Actions to take:
**1.** Answer these questions from the Eco Farm text:
(a) In what year did Cindy join the Carrboro Farmers' Market, and in what role?
(b) In what town was John's father's machine shop?
(c) In what year did John and Cindy buy a farm in North Carolina?
**2.** Pick up the Eco Farm history after its last sentence and keep writing it.

[[ Given text open ]]

Eco Farm
Cindy Econopouly and John Dennis Soehner
2501 Butler Road
Chapel Hill, NC 27516
919/933-4663


Food for Living
&
Food for Thought


John
EcoFarmNC@gmail.com



Eco Farm History

John and Cindy did not originally enter the Carrboro Farmers' Market as farmers. In 1994, Cindy joined as an artist creating fabric appliques for her customers of their houses and of their pets. Then she added spearmint to her table since their land has a field of spearmint, and then she added some of the many tomatoes she grew in the ample garden John had plowed for her. Cindy had grown up with gardening; her father, a school teacher, had raised apples, pears, peaches, and many other fruits, and her mother grew some garden vegetables. Their family was strongly influenced by living in Greece in the early Seventies, frequenting farmers' markets since supermarkets did not yet exist there.

John had had no gardening experience as a youth. He spent many years working as a machinist in his father's machine shop in Lynbrook, Long Island, and left that job to become a commercial fisherman in the Long Island Sound. John and Cindy were forced to sell their home on Long Island, New York when their town took them to court for keeping a dozen hens (originally a homeschooling project), so they purchased a farm in North Carolina in 1992 and moved their chickens south.

[[ Given text closed ]]
[[ Material provided open ]]

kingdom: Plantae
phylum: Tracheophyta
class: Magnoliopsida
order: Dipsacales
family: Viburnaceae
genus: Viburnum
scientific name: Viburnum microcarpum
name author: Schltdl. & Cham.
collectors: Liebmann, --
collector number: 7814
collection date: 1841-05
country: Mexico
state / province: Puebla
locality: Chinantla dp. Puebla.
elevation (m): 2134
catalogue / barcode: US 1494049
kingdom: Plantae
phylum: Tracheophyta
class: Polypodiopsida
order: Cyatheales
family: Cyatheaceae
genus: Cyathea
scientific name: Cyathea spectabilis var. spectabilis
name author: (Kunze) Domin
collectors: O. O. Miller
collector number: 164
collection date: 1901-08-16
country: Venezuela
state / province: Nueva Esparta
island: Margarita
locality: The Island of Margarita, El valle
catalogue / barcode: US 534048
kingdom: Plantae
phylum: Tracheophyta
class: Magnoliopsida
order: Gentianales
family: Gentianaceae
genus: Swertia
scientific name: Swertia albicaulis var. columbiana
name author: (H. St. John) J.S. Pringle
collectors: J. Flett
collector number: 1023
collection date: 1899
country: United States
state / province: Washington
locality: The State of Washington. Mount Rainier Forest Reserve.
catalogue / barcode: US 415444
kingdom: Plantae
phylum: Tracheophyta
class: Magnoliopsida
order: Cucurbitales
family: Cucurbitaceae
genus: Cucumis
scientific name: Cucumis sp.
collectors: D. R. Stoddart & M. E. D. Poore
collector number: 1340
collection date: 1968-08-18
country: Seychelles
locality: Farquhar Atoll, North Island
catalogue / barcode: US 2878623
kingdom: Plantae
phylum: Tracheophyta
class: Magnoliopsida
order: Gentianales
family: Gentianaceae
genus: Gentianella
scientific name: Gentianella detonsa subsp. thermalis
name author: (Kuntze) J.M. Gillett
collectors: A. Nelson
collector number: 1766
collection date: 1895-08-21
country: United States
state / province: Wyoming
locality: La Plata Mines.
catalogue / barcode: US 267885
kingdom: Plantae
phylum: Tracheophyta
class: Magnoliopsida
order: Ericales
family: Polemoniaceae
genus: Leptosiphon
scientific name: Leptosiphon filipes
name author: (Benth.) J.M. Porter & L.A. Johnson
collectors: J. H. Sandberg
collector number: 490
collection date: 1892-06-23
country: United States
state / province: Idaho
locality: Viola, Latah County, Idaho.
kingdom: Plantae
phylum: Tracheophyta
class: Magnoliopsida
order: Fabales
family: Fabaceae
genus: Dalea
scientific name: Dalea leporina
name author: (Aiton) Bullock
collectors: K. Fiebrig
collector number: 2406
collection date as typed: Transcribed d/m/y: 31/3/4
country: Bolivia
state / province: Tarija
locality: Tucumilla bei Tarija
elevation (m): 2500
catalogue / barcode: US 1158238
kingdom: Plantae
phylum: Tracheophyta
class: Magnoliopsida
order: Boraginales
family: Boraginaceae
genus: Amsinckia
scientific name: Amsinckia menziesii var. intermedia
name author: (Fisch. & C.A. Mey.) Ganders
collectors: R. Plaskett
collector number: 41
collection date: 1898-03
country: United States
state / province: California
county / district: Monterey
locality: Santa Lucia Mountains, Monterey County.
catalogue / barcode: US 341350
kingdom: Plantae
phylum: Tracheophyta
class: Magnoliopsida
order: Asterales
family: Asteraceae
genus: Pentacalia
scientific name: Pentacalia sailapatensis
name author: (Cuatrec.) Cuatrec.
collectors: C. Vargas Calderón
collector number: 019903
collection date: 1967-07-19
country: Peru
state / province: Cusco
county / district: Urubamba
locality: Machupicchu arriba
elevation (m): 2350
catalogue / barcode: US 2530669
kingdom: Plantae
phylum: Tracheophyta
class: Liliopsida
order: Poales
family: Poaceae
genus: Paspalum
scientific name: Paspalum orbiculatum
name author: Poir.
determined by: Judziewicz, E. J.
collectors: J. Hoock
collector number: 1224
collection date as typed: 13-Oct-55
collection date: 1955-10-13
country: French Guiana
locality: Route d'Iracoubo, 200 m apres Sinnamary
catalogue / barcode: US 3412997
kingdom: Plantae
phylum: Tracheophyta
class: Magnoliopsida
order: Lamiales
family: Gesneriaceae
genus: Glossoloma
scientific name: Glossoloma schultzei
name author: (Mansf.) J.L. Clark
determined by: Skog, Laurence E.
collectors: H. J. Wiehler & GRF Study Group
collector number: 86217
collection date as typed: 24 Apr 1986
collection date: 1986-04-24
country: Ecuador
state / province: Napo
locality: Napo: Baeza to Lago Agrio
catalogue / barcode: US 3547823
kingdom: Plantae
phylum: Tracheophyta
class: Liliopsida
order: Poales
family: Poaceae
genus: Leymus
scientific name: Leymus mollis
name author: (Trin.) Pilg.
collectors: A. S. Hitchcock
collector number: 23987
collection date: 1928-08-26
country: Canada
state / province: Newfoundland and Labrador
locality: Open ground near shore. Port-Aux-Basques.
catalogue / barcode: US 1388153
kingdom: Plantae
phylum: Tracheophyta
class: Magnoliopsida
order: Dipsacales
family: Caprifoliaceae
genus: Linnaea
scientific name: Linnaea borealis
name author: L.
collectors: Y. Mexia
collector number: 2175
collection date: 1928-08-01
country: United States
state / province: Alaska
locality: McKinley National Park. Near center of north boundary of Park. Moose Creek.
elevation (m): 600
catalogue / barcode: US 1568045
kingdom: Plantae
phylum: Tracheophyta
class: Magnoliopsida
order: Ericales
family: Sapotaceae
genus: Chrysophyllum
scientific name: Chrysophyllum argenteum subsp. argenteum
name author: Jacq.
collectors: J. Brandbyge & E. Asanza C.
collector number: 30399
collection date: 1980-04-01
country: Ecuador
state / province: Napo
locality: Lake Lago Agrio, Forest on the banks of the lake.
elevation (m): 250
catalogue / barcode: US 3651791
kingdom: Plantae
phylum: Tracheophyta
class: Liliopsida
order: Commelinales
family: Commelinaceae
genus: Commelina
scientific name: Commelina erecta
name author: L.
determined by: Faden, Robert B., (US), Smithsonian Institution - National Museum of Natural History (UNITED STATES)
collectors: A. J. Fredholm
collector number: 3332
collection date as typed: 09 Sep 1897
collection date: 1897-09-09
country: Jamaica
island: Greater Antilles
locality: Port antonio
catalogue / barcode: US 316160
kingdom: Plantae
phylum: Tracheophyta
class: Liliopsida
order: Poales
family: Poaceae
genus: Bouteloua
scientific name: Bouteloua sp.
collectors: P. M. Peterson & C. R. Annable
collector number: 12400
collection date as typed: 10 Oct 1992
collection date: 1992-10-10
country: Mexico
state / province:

[[ Material provided closed ]]

Answers by item:
**1.**
(a) 1994, as an artist.
(b) Lynbrook, Long Island.
(c) 1992.

**2.**
Once in Chapel Hill, John got a job as a carpenter, and Cindy found another homeschooling group for learning and socializing. After they'd been in North Carolina for five weeks, their family was involved in an automobile collision on NC 54 that put their family through years of surgeries and therapies. Afterwards, John went back to college to become an occupational therapy assistant, and then got a job at Murdock Center in Butner. Cindy got a stand at the farmers' market, and also began working part-time as a clerk at Weaver Street Market. John began putting more and more effort into working their land so that he and Cindy could grow more produce to sell; and when he realized the productivity possible in farming, he quit his OTA job, bought a tractor, and became a farmer.

John now manages Eco Farm working with employees and volunteers raising vegetables, fruits, herbs, and livestock; he has become a quality role model, and many of his former workers now have farms of their own. Cindy concentrates on growing flowers, creating artwork, photographs, and books, and feeding the farm crew. Their three offspring, Shane, Nichole, and Willie, all live and work on the farm. More information is available in their book "Photos of an Organic Family Farm: Who We Are, What We Do, and How We Do It".